» What to produce
The answer is the set of lines that include "Right", copied from the data below.

:::::

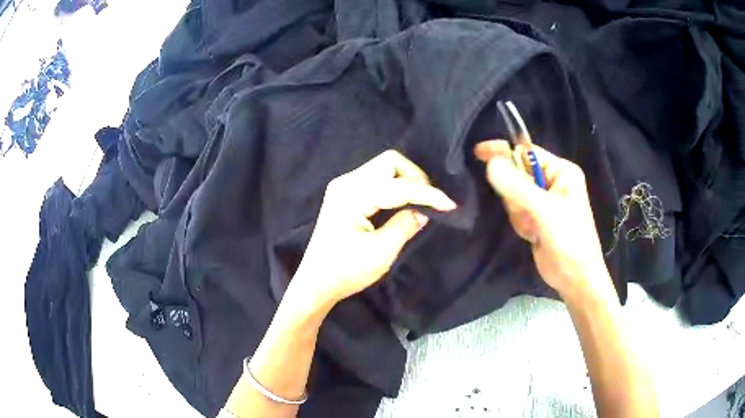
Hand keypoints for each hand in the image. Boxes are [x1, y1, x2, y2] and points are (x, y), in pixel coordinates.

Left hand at [292, 150, 456, 310]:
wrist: (316, 283)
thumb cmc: (346, 271)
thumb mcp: (381, 252)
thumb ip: (405, 225)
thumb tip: (425, 210)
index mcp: (353, 195)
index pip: (399, 185)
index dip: (428, 194)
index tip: (450, 205)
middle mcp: (346, 182)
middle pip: (390, 162)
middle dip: (415, 178)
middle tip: (429, 202)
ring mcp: (343, 186)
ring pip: (383, 168)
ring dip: (405, 181)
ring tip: (419, 203)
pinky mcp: (344, 194)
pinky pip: (375, 178)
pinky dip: (393, 186)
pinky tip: (401, 203)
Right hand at [474, 140, 614, 302]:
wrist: (575, 278)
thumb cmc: (569, 240)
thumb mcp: (545, 211)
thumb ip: (517, 187)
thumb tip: (489, 163)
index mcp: (561, 171)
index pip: (527, 152)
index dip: (503, 152)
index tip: (478, 152)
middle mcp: (552, 182)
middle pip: (517, 175)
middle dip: (516, 196)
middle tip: (527, 214)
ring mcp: (544, 200)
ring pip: (513, 195)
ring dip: (518, 213)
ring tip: (534, 229)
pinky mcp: (536, 217)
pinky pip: (516, 211)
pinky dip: (520, 223)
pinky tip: (533, 235)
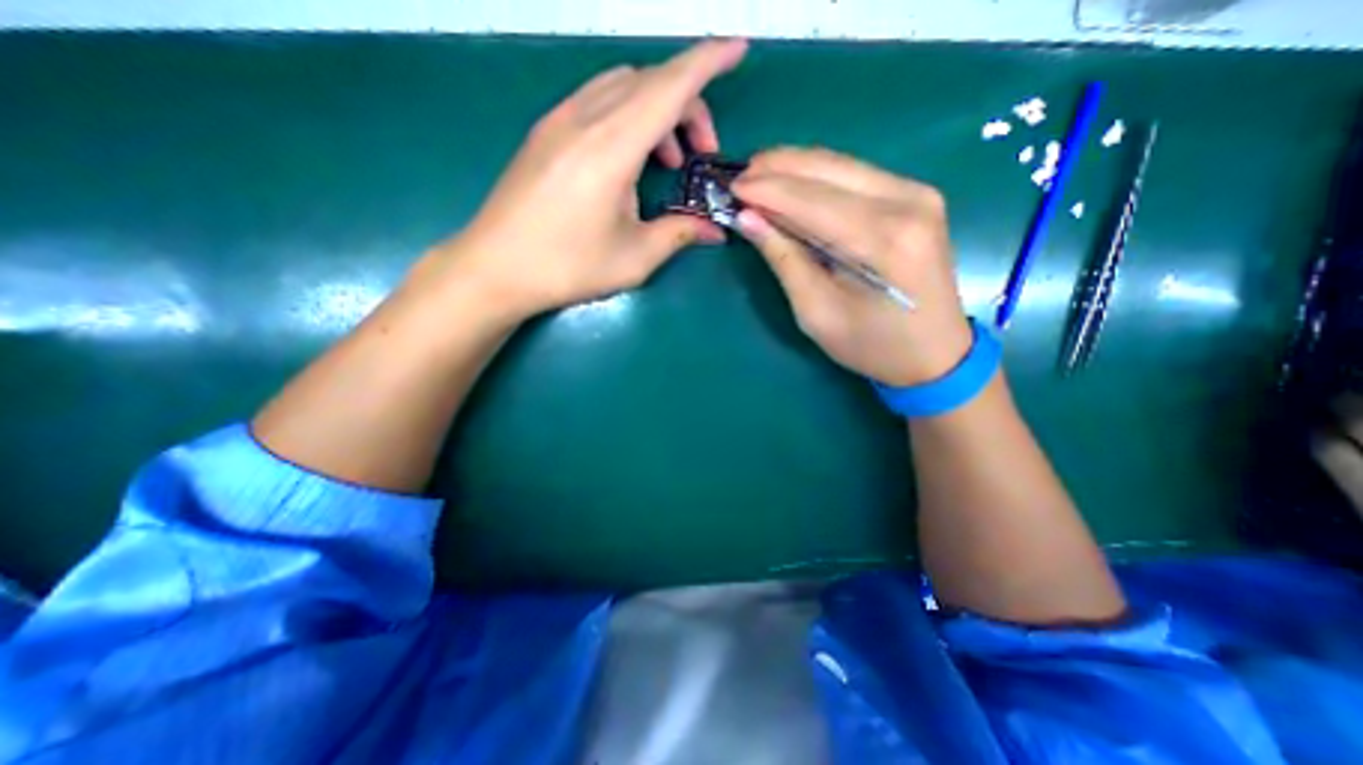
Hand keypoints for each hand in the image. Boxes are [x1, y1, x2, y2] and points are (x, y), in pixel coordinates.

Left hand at [426, 39, 745, 320]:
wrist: (495, 268)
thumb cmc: (567, 267)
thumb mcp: (634, 258)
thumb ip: (678, 234)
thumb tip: (715, 230)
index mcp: (610, 148)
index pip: (669, 87)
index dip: (707, 62)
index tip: (738, 47)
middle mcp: (584, 119)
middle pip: (649, 83)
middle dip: (689, 105)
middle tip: (701, 154)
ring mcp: (559, 121)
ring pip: (622, 86)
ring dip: (657, 111)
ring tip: (667, 161)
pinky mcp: (546, 132)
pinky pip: (598, 100)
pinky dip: (628, 115)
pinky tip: (629, 159)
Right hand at [731, 145, 974, 386]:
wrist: (935, 354)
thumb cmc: (871, 345)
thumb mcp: (816, 313)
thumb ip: (784, 260)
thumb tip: (748, 219)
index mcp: (882, 241)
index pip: (812, 200)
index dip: (767, 190)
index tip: (731, 188)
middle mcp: (907, 203)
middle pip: (828, 169)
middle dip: (778, 168)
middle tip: (740, 178)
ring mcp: (917, 194)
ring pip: (842, 164)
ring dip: (796, 167)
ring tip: (759, 176)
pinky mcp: (916, 197)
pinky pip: (856, 175)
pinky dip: (819, 177)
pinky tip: (794, 184)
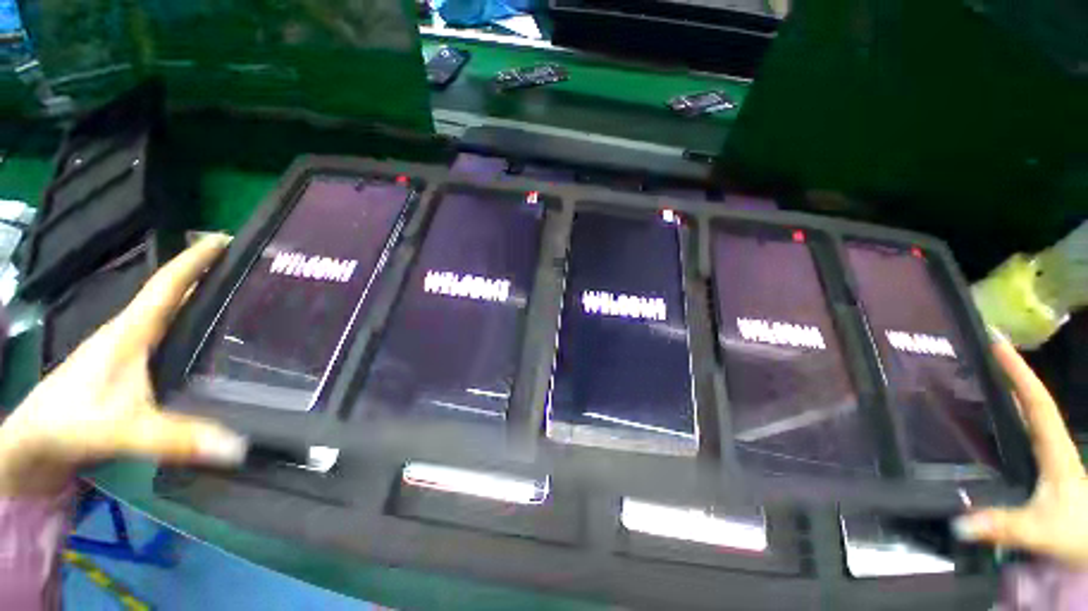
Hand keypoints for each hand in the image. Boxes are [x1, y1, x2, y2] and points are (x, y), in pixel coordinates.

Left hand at [0, 235, 245, 496]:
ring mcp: (131, 349)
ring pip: (173, 315)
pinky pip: (170, 336)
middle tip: (253, 270)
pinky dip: (194, 327)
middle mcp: (133, 331)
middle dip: (211, 276)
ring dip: (203, 301)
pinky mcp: (132, 367)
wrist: (34, 444)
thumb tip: (239, 446)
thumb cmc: (70, 421)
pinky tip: (213, 340)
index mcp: (131, 330)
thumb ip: (176, 438)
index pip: (168, 284)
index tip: (227, 238)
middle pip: (175, 294)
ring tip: (243, 300)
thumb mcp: (122, 429)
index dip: (196, 259)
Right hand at [953, 338, 1087, 567]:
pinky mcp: (1048, 467)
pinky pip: (1030, 431)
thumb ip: (1003, 526)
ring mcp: (1053, 456)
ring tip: (990, 374)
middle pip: (1036, 401)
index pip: (1037, 402)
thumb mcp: (1041, 532)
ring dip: (1016, 391)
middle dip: (1016, 373)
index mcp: (1055, 449)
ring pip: (1035, 414)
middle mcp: (1055, 445)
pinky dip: (1017, 413)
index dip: (1019, 372)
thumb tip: (958, 522)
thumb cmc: (1078, 532)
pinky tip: (1001, 416)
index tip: (998, 343)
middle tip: (989, 351)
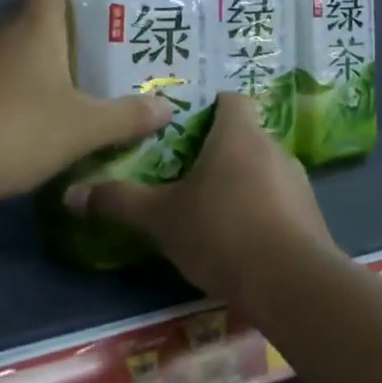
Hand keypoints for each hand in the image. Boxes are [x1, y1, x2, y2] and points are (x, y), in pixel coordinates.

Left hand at [0, 0, 171, 214]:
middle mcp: (1, 34)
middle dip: (55, 7)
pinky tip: (31, 102)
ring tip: (68, 64)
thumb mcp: (81, 129)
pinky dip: (16, 76)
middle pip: (29, 8)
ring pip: (11, 42)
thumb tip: (167, 107)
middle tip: (89, 18)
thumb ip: (125, 118)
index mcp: (34, 28)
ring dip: (35, 46)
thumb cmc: (14, 130)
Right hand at [63, 94, 336, 311]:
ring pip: (263, 169)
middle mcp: (274, 148)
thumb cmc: (222, 233)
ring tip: (212, 209)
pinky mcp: (311, 214)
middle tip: (186, 172)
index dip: (209, 106)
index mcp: (239, 135)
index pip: (230, 99)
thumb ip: (120, 202)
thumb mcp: (161, 219)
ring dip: (241, 183)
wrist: (292, 283)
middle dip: (218, 151)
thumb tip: (71, 193)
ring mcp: (298, 181)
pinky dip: (262, 210)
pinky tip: (242, 239)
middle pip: (244, 135)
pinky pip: (280, 200)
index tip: (184, 126)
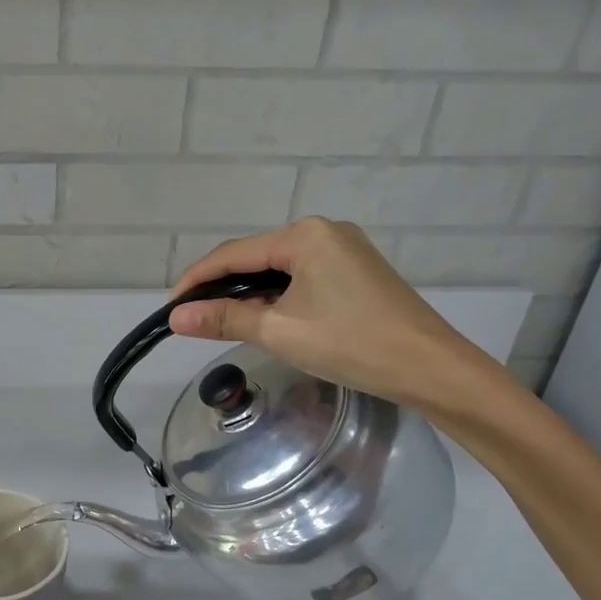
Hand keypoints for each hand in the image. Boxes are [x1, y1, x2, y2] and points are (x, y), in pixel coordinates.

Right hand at [169, 218, 504, 410]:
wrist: (430, 367)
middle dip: (223, 288)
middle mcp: (324, 231)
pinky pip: (303, 278)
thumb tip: (176, 316)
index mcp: (304, 235)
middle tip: (194, 319)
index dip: (197, 279)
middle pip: (256, 258)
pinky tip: (268, 319)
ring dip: (250, 295)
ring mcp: (345, 250)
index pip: (234, 254)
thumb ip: (224, 318)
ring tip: (224, 324)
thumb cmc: (350, 343)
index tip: (170, 307)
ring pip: (280, 270)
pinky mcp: (357, 272)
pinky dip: (278, 297)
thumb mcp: (279, 330)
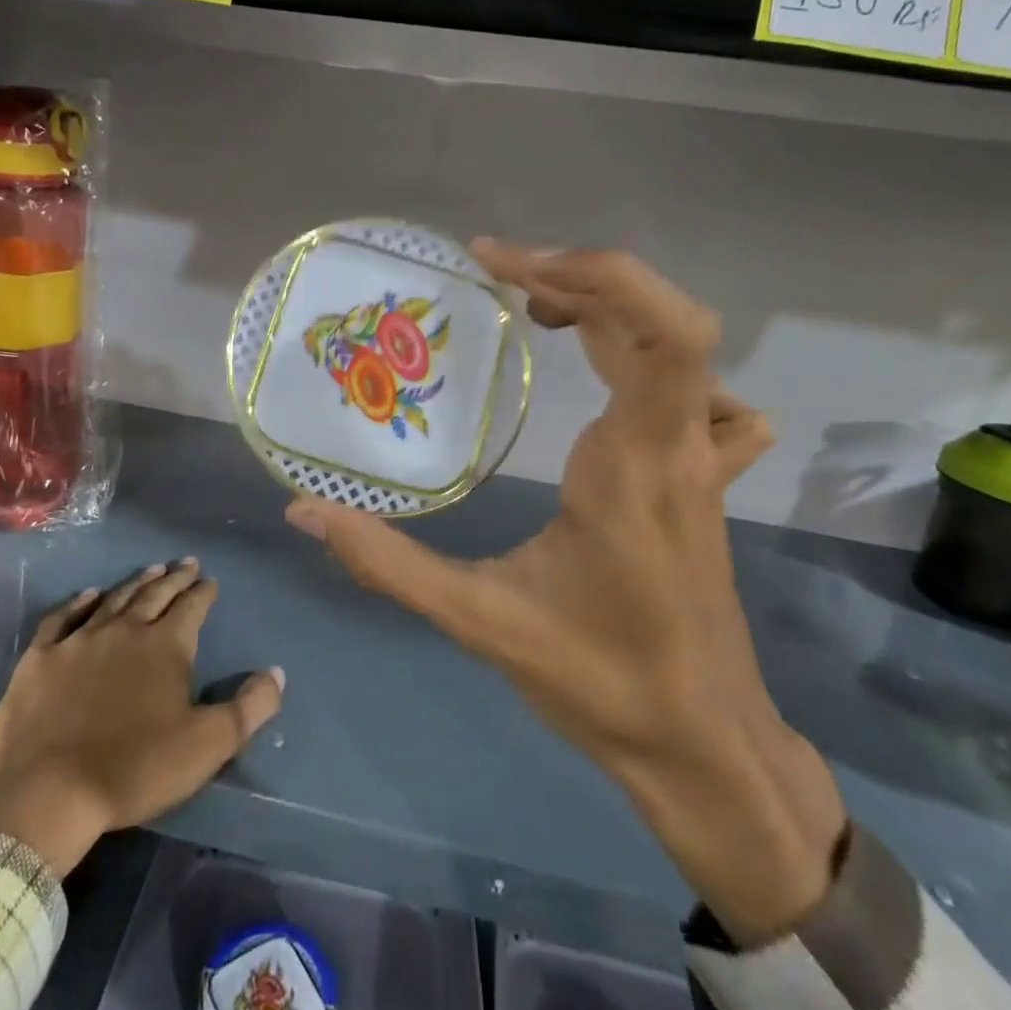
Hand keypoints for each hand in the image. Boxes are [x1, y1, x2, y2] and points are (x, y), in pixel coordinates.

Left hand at [0, 560, 285, 876]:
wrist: (47, 793)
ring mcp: (79, 640)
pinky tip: (87, 595)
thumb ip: (249, 708)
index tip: (211, 580)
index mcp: (166, 645)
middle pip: (155, 594)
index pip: (192, 606)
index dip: (204, 591)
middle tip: (186, 563)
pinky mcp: (41, 658)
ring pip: (113, 599)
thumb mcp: (207, 745)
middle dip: (175, 577)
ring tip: (151, 569)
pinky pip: (62, 618)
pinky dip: (77, 603)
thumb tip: (277, 673)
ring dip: (135, 582)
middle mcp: (125, 630)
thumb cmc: (135, 769)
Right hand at [285, 242, 843, 945]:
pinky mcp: (706, 477)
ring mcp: (702, 460)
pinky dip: (657, 359)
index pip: (660, 332)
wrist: (705, 744)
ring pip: (680, 348)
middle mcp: (679, 446)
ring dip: (610, 309)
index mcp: (634, 467)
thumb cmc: (601, 682)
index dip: (591, 272)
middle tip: (496, 279)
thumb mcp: (480, 621)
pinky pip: (703, 392)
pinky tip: (616, 384)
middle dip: (576, 280)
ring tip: (536, 310)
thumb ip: (388, 564)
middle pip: (661, 320)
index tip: (501, 264)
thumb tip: (304, 513)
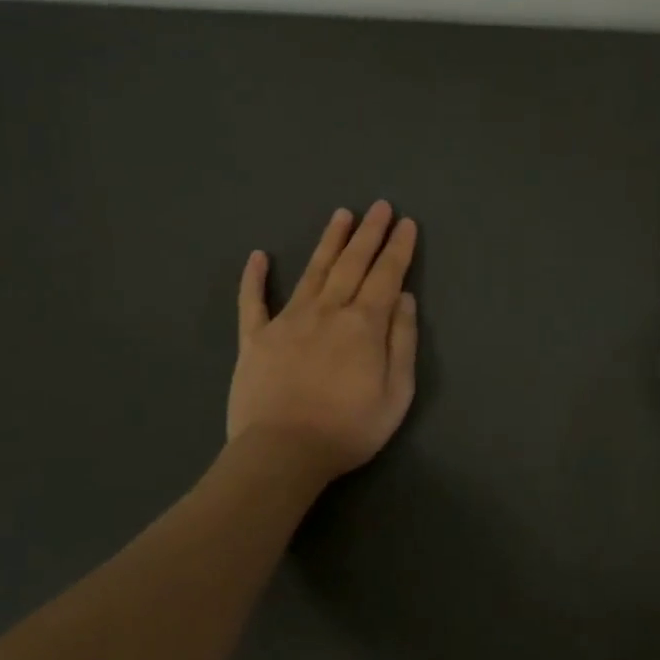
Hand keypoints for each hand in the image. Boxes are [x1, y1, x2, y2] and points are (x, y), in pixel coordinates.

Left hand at [227, 202, 419, 480]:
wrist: (282, 453)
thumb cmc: (348, 428)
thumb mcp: (397, 392)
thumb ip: (402, 341)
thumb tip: (404, 298)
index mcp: (363, 324)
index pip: (386, 275)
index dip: (398, 248)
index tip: (406, 223)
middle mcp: (327, 311)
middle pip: (352, 263)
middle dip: (369, 233)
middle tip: (380, 206)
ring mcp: (287, 321)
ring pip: (313, 271)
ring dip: (329, 241)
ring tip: (341, 214)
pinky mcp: (255, 339)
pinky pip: (253, 302)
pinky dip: (254, 278)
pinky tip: (258, 257)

:::::

» Answer for the task
Right hand at [474, 140, 614, 302]:
Right hand at [731, 145, 974, 386]:
Right hand at [953, 338, 1087, 567]:
Right hand at [63, 94, 336, 311]:
Right hand at [169, 218, 504, 410]:
Right hand at [285, 242, 843, 945]:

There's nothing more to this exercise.